Signora per gentilezza, la Diaz è questa, la scuola Diaz? Si è questa. Vi furono dei feriti? Feriti non ce n’erano, dormivano, i ragazzi. Che motivo aveva l’irruzione? Quando partono, partono così i poliziotti, quando devono partire per motivi giusti non partono. E quando i motivi non sono giusti? Vanno avanti, poi l’aggiustano come vogliono.

Nel frattempo due donne anziane, che avevano sentito quei discorsi, si avvicinarono, per dire la loro. Ma inizialmente i punti di vista non parevano convergenti. Volevano far sparire quei ragazzi, disse l’una, insomma quello che avevano fatto l’abbiamo visto! – rispose l’altra. Manuel si mise in ascolto di quella conversazione che avveniva davanti a lui e per lui, come una dedica o un regalo:

-       ma no, non hanno distrutto niente, la polizia ne ha massacrati centinaia;

-       c’erano dei Black Block…

-       no assolutamente, loro hanno fatto casino davanti alle carceri e poi in Via Trebisonda, c’era una disorganizzazione completa, i poliziotti non conoscevano la città, in piazza Alimonda c’era un momento di caos totale;

-       io ho visto in televisione quello che hanno fatto…

-       io invece ero qua, ha presente la chiesa di S.Pietro dove c’è la scalinata?
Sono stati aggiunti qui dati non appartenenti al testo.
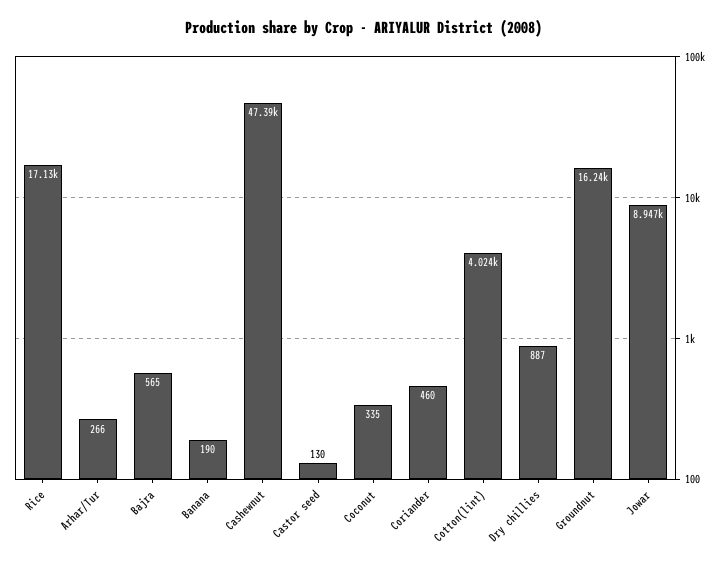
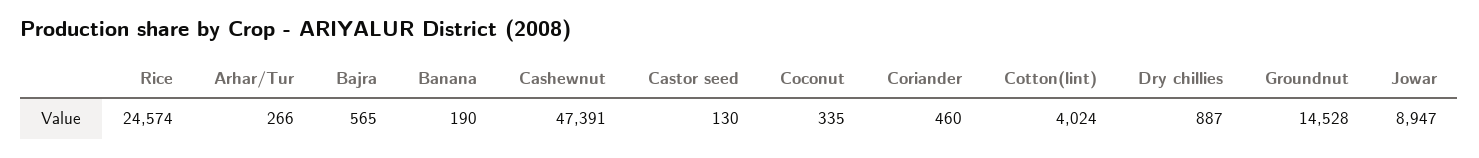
Rice: 17130 -> 24574
Groundnut: 16240 -> 14528

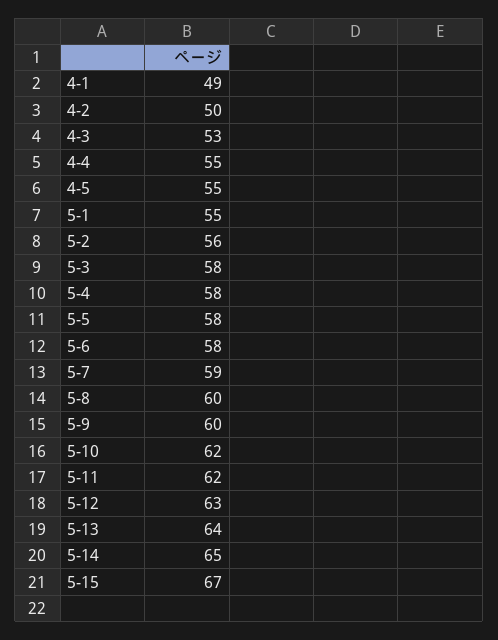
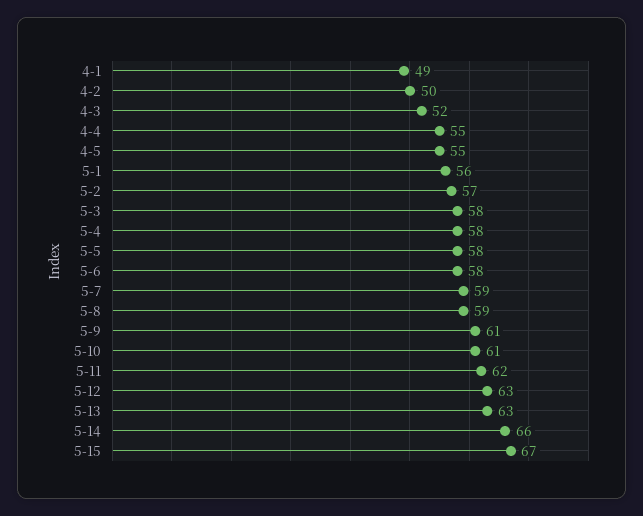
4-3: 53 -> 52
5-1: 55 -> 56
5-2: 56 -> 57
5-8: 60 -> 59
5-9: 60 -> 61
5-10: 62 -> 61
5-13: 64 -> 63
5-14: 65 -> 66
Io mi ero fermata lì e vedevo venire avanti il corteo, gente di una certa età, bambini tutti belli colorati, laggiù verso la fiera del mare, c’era una fila di poliziotti pazzesca, una cosa… a un certo momento questo corteo di persone come me, come lei, le hanno pestate;

-       certo che portare dei bambini in corteo!
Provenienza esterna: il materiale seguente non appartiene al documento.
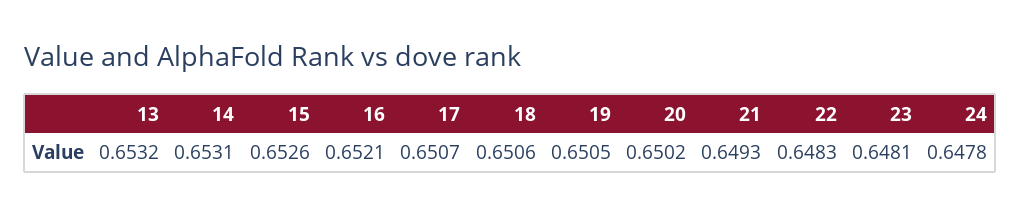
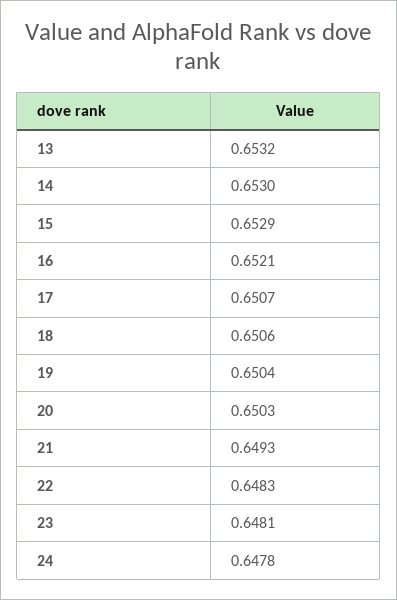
14: 0.6531 -> 0.653
15: 0.6526 -> 0.6529
19: 0.6505 -> 0.6504
20: 0.6502 -> 0.6503

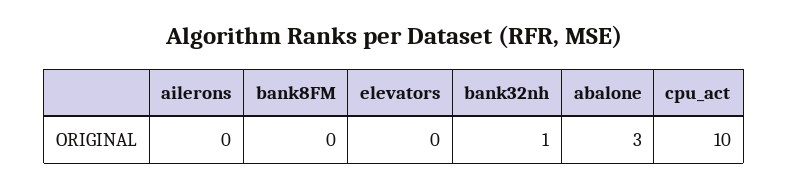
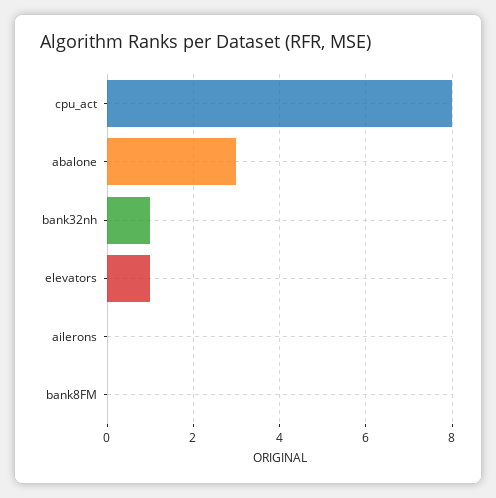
elevators: 0 -> 1
cpu_act: 10 -> 8

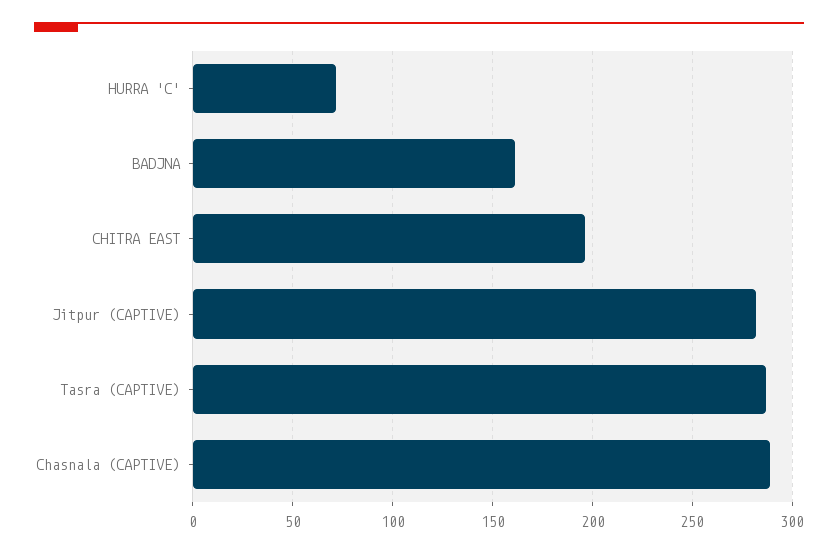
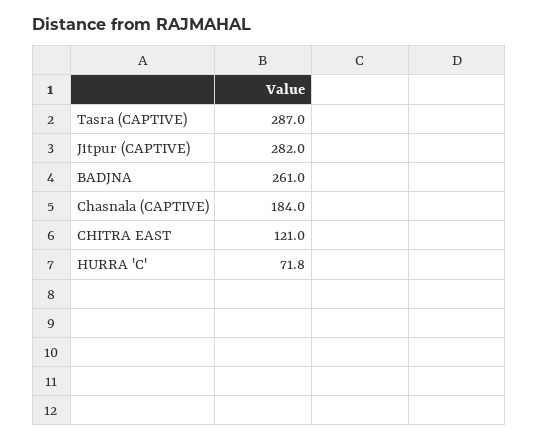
BADJNA: 160 -> 261
CHITRA EAST: 195 -> 121
Chasnala (CAPTIVE): 290 -> 184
-       ma la manifestazione era pacifica!

-       lo avevano detto da molto tempo che sarebbe successo…

-       scusi io non lo accetto un discorso così. Ho visto coi miei occhi quante bombe lacrimogene hanno buttato, sono arrivate fin qua sopra. Ho visto quattro o cinque ragazzi, uno si è sentito male, me li sono portati qui, ho dato loro da bere, erano dei ragazzini!

-       ma signora chi è stato allora a fare quel macello?
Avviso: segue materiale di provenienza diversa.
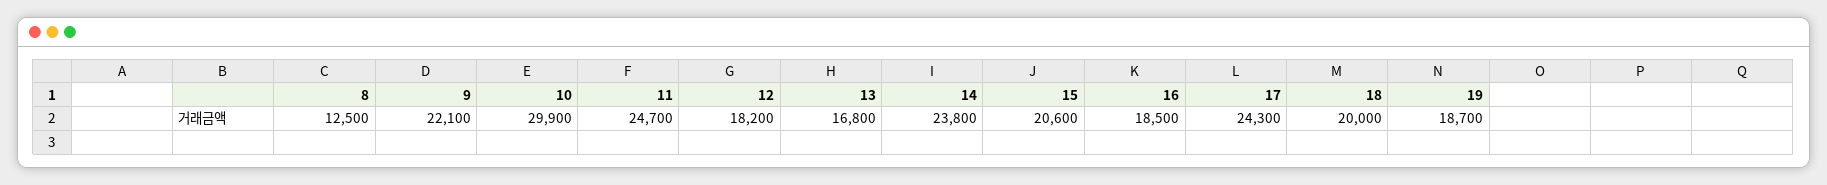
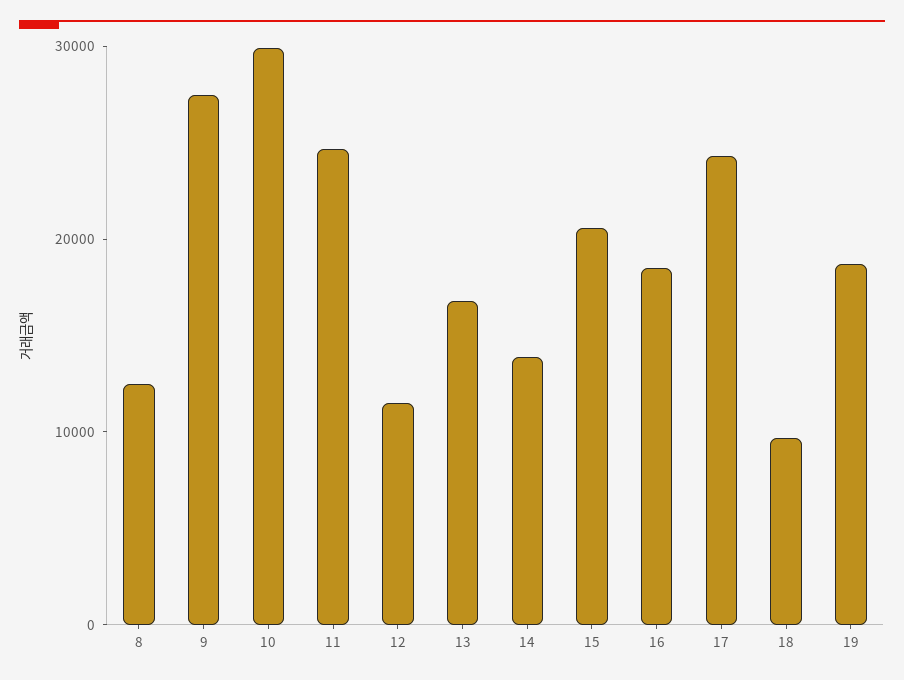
9: 22100 -> 28000
12: 18200 -> 12000
14: 23800 -> 14000
18: 20000 -> 10000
-       sono stati i black block ma quelli sono pagati e tra loro ci sono anche gli sceriffi delle forze di polizia. Ha presente la strada che da corso Aurelio Saffi arriva alla fiera del mare?

-       io come le ho detto non ero qui in quel periodo…

-       si ricorda Giovanna Piturro che ora è giornalista a La Spezia? Lei era lì appoggiata a un muretto e dal basso c’erano dei poliziotti che gridavano le cose più oscene

-       ma poi li hanno condannati?

-       certo che li hanno condannati

-       ma è giusto, va bene, se le cose sono andate così!

-       anche qui in via Diaz, si è scoperto che quel poliziotto del giubbotto non era vero, se lo era tagliato da solo, e le molotov le hanno portate qui quelli della polizia. Io avrei detto solo una cosa: volete ispezionare? Non c’è problema, bussate, entrate e, se proprio volete, metteteci con le spalle al muro;

-       c’erano anche dei violenti?

-       no assolutamente, sapevano già tutto prima… quella sera lì mio figlio era dalla sua ragazza che abita in San Fruttuoso, a un certo punto Andrea mi telefona e dice: mamma ho cercato di venire a casa ma in fondo a Via Trento c’erano dei carabinieri che gli hanno detto “tu dove vai?” e lui ha risposto “Io abito lì” e loro hanno detto “se fossi in te non ci andrei!”. Allora lui pensando al suo motorino ha detto “me lo rovinano” e quindi è andato a dormire dalla Giovanna. Insomma qui sapevano tutto capisce signora?

-       capisco sì!

-       tutto per demolire il social forum.

Manuel non sapeva cosa dire, apprese da quelle due signore la notizia della conclusione del processo che aveva condannato i criminali della Diaz, un processo terminato dopo oltre dieci anni. Ma non gli importava molto. Nell’assegnazione della pena molti trovano soddisfazione o vendetta, lui no. Per lui erano importanti le parole che aveva ascoltato: nessuno aveva dimenticato, nessuno aveva male interpretato, il potere non era riuscito a cancellare la verità.

Non ci fu un colpo di spugna. Fu anzi con stupore che lesse nell’elenco dei condannati il nome di colui che, soccorrendo Anna, aveva scolpito nel suo animo quel gesto di pietà. Si chiamava Michelangelo. Precisiamo, per l’anagrafe, che si trattava di Michelangelo Fournier, vicecomandante del Nucleo Speciale antisommossa di Roma.